**Assignment:**
Among the entries, find the lines with the string "center" and copy them.

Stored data
════

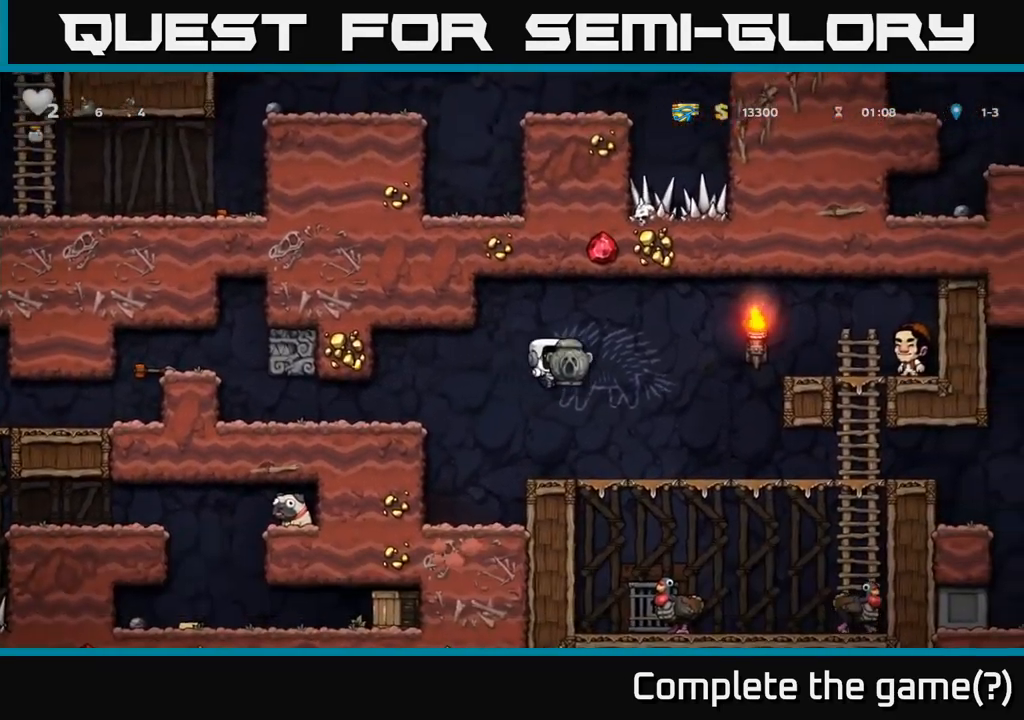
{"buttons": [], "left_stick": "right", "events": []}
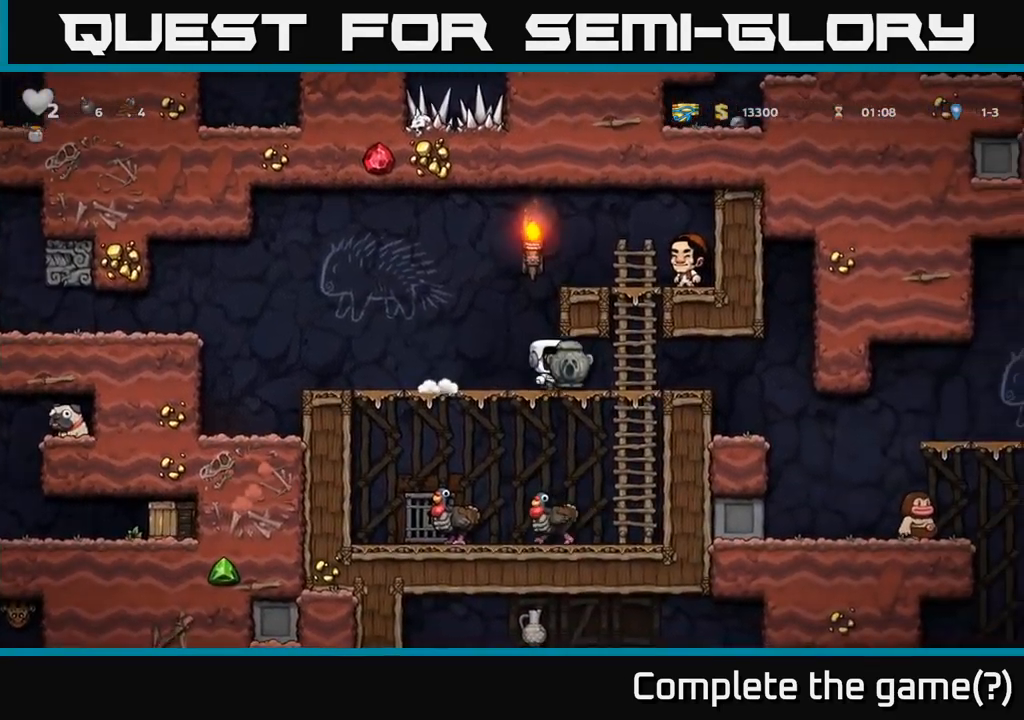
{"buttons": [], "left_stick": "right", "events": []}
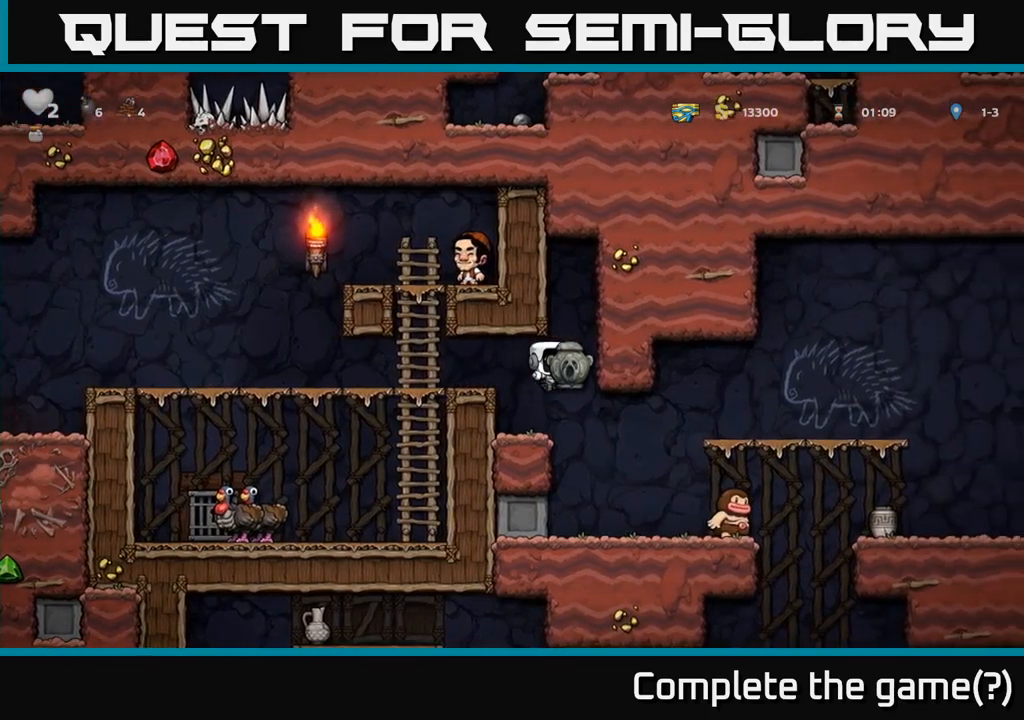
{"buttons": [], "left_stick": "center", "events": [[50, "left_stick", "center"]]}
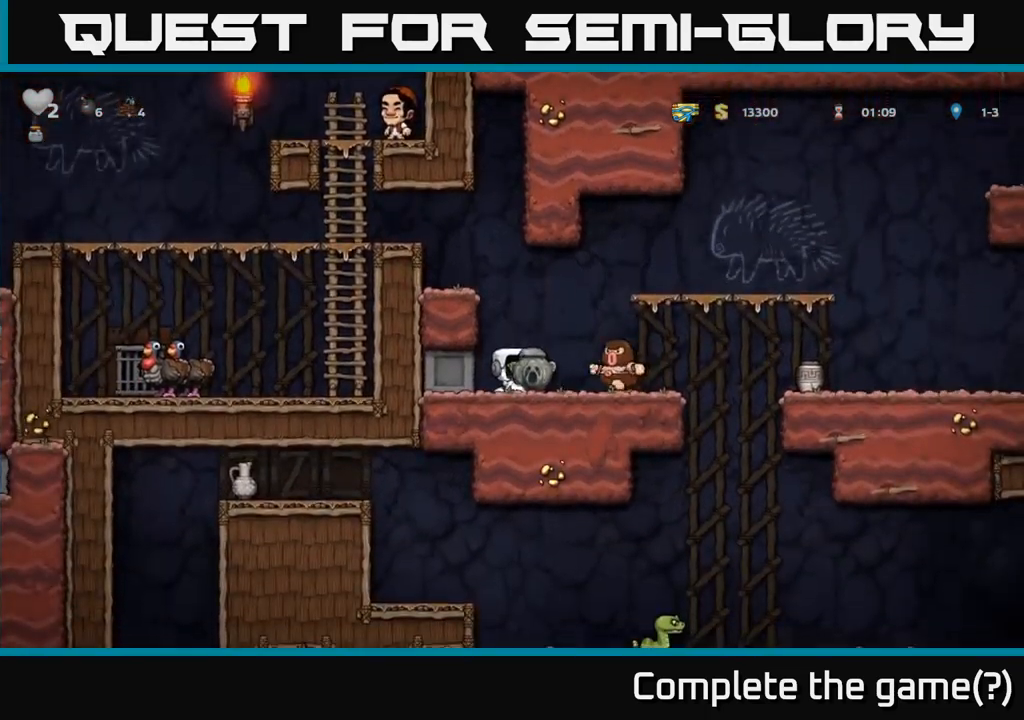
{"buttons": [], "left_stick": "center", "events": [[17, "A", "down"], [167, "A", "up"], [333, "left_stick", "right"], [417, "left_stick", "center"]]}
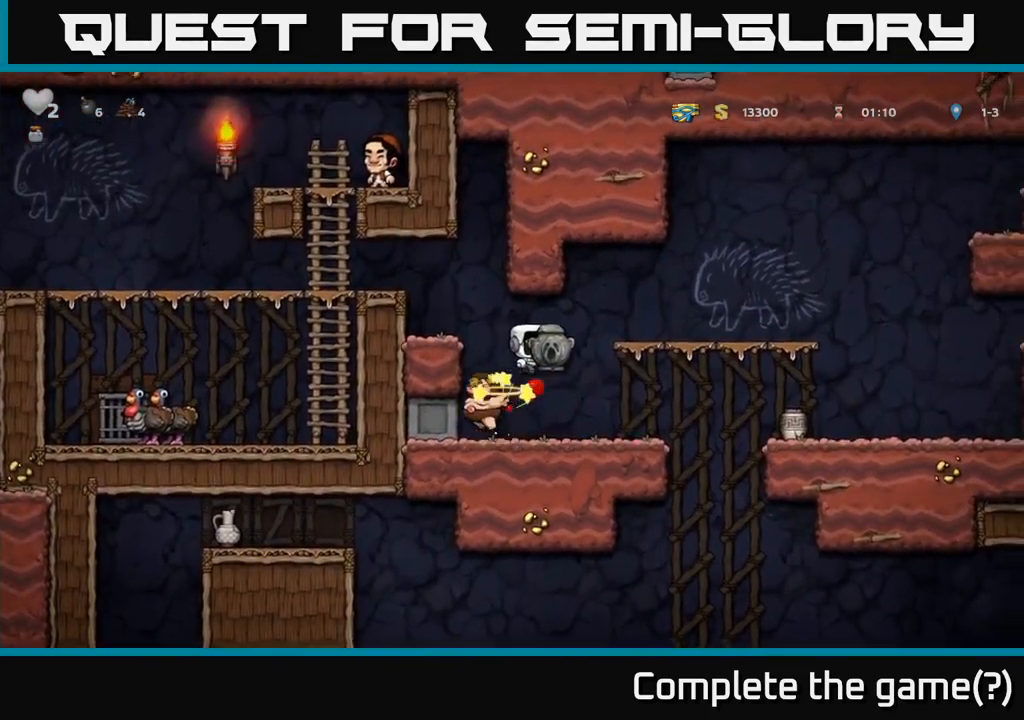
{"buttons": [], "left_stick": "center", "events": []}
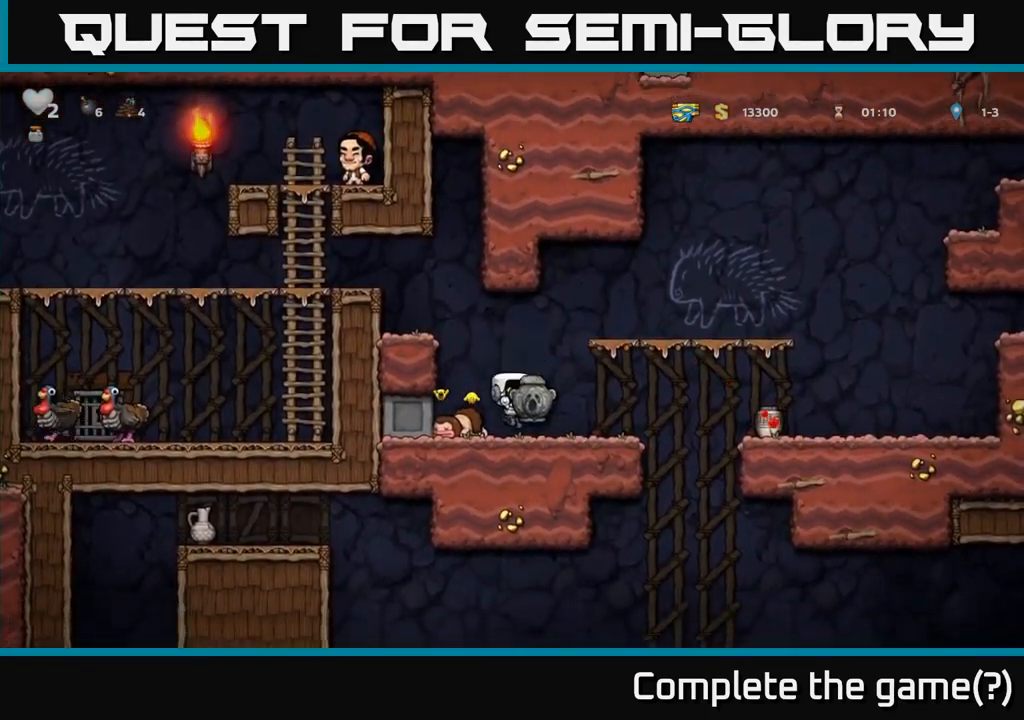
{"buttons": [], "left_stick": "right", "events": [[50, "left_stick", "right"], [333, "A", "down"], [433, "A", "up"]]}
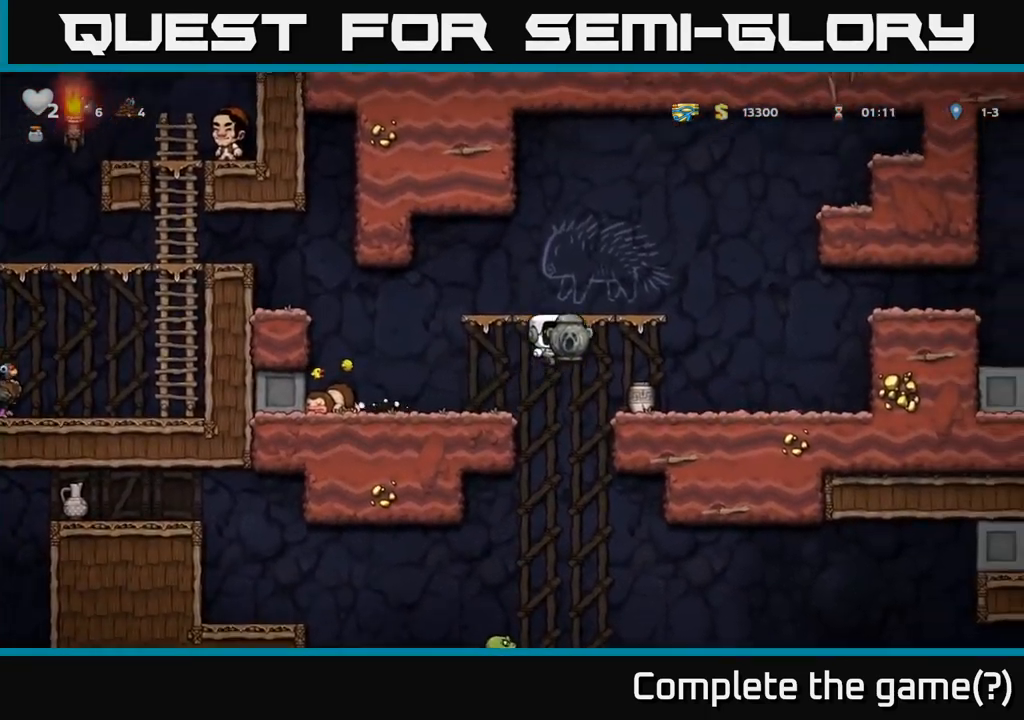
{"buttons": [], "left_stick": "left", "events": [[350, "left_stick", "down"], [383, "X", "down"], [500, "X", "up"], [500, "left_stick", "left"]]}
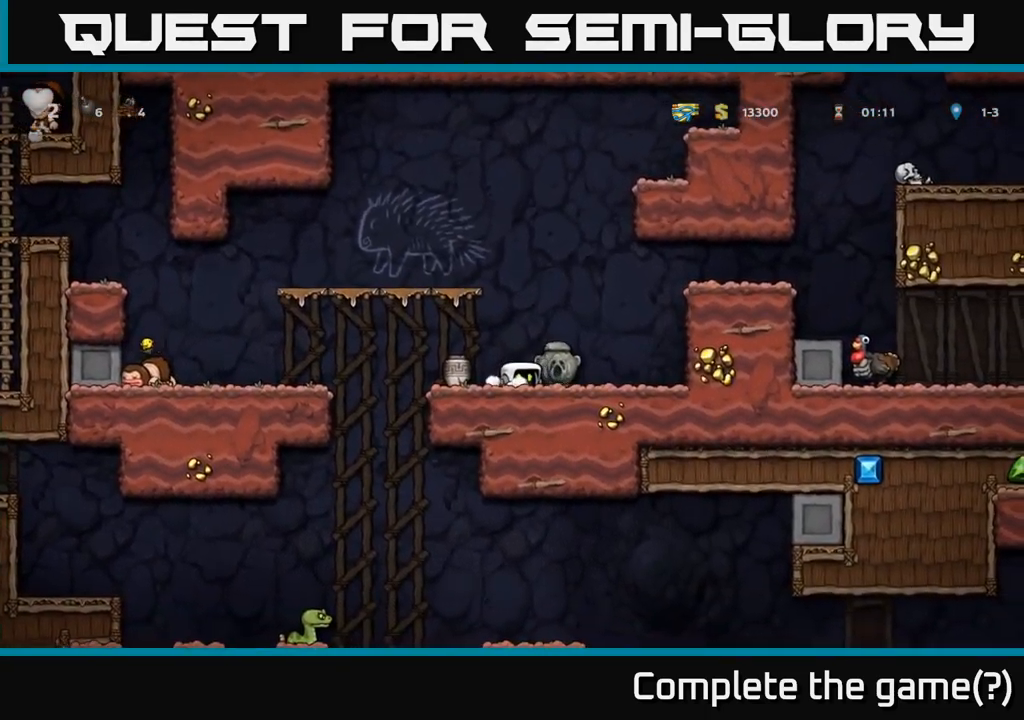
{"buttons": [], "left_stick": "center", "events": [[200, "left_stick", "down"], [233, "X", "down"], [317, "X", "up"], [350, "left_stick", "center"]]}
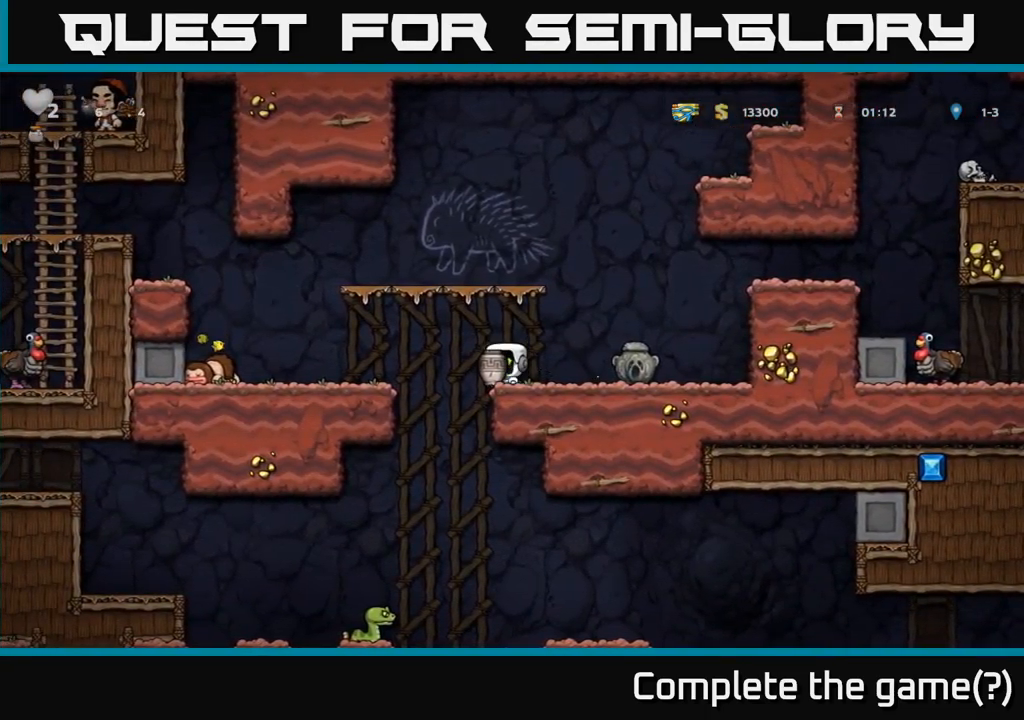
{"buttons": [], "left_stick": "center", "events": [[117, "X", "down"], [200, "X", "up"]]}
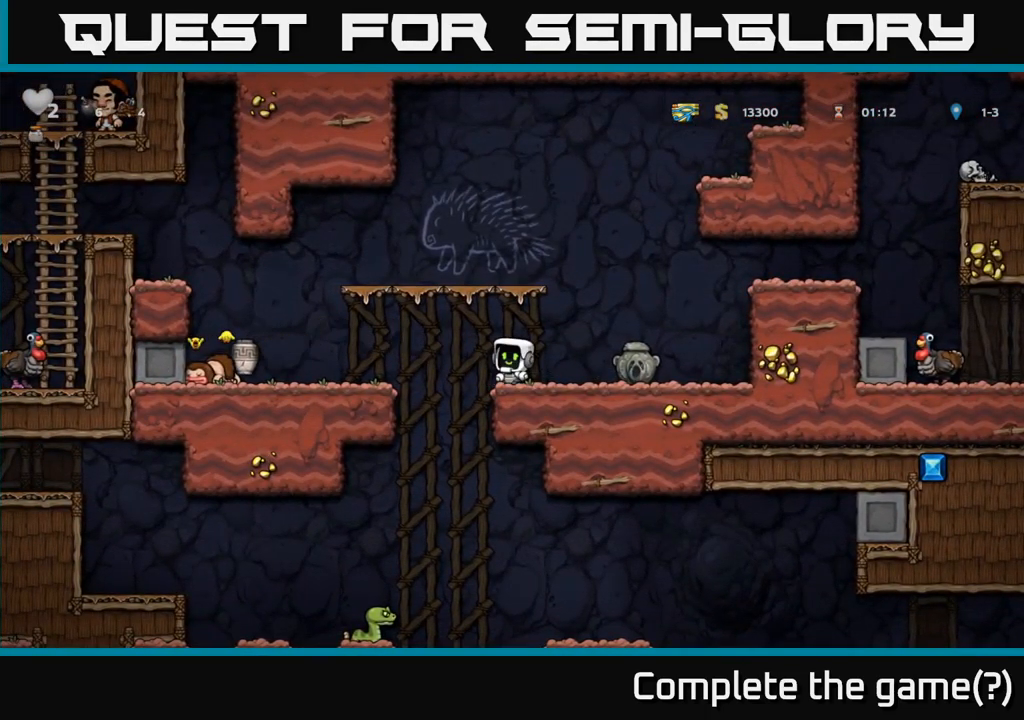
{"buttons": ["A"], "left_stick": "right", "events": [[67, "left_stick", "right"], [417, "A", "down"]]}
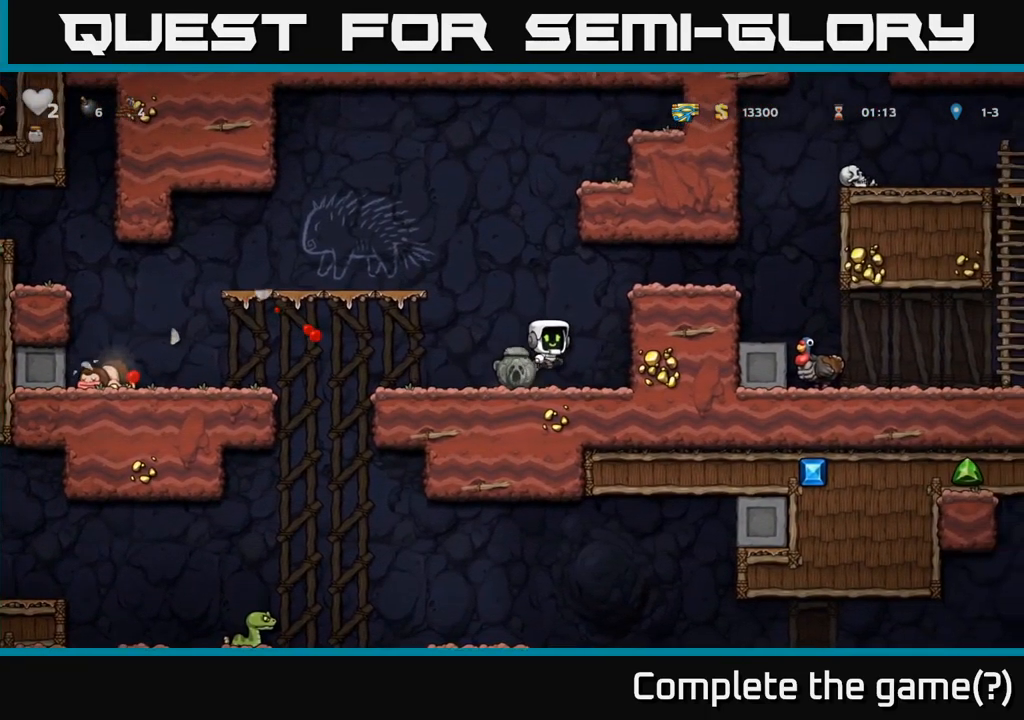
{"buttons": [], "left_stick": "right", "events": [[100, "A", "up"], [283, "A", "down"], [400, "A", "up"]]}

════

**Answer for this exercise:**
{"buttons": [], "left_stick": "center", "events": [[50, "left_stick", "center"]]}
{"buttons": [], "left_stick": "center", "events": [[17, "A", "down"], [167, "A", "up"], [333, "left_stick", "right"], [417, "left_stick", "center"]]}
{"buttons": [], "left_stick": "center", "events": []}
{"buttons": [], "left_stick": "center", "events": [[200, "left_stick", "down"], [233, "X", "down"], [317, "X", "up"], [350, "left_stick", "center"]]}
{"buttons": [], "left_stick": "center", "events": [[117, "X", "down"], [200, "X", "up"]]}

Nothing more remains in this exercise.